Early last year, DeepSeek cut its prices for this service to a fraction of what other vendors charged, prompting the industry in China to start a price battle.
Anthony Poo, co-founder of a Silicon Valley-based startup using generative AI to predict financial returns, said his company moved to DeepSeek from Anthropic's Claude model in September. Tests showed DeepSeek performed similarly for around one-fourth of the cost.
"OpenAI's model is the best in performance, but we also don't want to pay for capacities we don't need," said Poo.
At their Jan. 20 meeting, DeepSeek's Liang told Chinese Premier Li Qiang that while Chinese companies were working to catch up, American restrictions on the export of advanced chips to China were still a bottleneck, according to people familiar with the meeting.
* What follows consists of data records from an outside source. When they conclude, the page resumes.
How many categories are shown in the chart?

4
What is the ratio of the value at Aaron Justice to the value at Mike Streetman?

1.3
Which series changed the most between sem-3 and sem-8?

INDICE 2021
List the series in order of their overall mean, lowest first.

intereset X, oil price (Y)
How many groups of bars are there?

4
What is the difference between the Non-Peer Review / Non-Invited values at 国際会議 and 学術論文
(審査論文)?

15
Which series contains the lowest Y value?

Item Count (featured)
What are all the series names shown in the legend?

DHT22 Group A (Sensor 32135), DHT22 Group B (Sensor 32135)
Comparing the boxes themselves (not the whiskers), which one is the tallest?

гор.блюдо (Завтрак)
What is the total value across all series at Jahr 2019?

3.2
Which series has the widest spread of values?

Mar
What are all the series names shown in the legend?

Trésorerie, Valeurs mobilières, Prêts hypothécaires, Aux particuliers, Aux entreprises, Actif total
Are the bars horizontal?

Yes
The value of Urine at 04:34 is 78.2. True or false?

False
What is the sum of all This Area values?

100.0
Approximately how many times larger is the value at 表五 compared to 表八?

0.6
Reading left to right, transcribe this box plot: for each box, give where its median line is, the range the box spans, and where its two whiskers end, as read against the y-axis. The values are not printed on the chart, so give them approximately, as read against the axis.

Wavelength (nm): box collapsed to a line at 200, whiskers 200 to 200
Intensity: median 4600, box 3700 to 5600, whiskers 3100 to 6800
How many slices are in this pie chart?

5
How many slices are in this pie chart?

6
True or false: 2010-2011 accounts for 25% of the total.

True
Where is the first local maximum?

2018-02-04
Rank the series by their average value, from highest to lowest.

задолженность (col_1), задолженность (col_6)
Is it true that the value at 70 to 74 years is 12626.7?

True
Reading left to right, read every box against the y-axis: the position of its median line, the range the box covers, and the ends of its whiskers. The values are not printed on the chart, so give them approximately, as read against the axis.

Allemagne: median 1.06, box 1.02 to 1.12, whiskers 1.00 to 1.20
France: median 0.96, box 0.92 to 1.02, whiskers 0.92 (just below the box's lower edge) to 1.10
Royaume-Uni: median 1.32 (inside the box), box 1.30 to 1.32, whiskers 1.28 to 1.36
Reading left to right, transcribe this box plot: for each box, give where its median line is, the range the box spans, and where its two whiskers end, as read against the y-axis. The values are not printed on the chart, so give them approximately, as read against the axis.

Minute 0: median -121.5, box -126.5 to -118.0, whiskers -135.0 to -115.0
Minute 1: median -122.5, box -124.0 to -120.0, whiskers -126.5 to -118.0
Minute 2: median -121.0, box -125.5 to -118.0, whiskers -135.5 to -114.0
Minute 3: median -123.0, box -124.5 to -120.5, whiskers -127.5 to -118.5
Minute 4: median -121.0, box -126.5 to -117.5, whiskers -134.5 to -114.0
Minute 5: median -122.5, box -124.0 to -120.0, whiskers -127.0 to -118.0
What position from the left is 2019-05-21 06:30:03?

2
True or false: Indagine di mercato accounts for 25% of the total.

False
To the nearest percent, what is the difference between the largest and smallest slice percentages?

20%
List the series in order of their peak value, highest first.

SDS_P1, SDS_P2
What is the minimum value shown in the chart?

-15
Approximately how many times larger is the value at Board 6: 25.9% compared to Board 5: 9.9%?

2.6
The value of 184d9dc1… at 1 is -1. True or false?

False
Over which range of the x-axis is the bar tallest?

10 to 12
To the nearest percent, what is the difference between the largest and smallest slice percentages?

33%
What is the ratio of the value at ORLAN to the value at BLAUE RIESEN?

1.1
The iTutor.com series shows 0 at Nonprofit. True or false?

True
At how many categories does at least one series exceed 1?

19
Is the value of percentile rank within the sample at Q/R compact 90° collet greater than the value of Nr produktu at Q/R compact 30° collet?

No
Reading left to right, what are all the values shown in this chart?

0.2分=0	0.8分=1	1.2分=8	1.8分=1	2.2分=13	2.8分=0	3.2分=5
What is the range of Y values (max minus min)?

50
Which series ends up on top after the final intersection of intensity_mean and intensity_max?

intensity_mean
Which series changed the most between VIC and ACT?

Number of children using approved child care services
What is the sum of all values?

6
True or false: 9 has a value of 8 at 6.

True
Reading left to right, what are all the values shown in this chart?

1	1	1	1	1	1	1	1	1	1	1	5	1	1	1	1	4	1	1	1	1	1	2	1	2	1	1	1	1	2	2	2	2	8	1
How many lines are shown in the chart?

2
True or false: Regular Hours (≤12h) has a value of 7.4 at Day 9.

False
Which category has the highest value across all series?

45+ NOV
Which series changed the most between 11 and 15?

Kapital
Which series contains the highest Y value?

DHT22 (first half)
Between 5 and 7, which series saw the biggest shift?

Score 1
In 2019, High-Flyer began building a cluster of chips for AI research, in part with funds generated by its finance business. The company has said it later built a bigger cluster of around 10,000 Nvidia graphics-processing units that can be used to train large language models.
Only a handful of companies in China had computing infrastructure powerful enough to develop such models by late 2022, when OpenAI released ChatGPT.
DeepSeek said in a technical report that it used a cluster of more than 2,000 Nvidia chips to train its V3 model, compared with tens of thousands of chips for training models of similar size. A few U.S. AI specialists have recently questioned whether High-Flyer and DeepSeek have assembled further computing power beyond what they have announced.
Some external researchers said the DeepSeek model lacks certain capabilities of its more expensively trained rivals, for example, in keeping track of the context of long conversations.
For its latest reasoning model released Jan. 20, DeepSeek skipped a process known as supervised fine-tuning, in which programmers feed in the knowledge of human experts to give the model a head start. DeepSeek said its model, designed to solve tricky math word problems and similar challenges, was comparable to OpenAI's reasoning model o1 even though it omitted supervised fine-tuning and focused on reinforcement learning -- essentially directed trial and error.
Jim Fan, a senior research scientist at Nvidia, hailed as a breakthrough the DeepSeek paper reporting the results. He said on X it reminded him of earlier pioneering AI programs that mastered board games such as chess "from scratch, without imitating human grandmasters first."
Zack Kass, a former executive at OpenAI, said DeepSeek's advances despite American restrictions "underscore a broader lesson: Resource constraints often fuel creativity."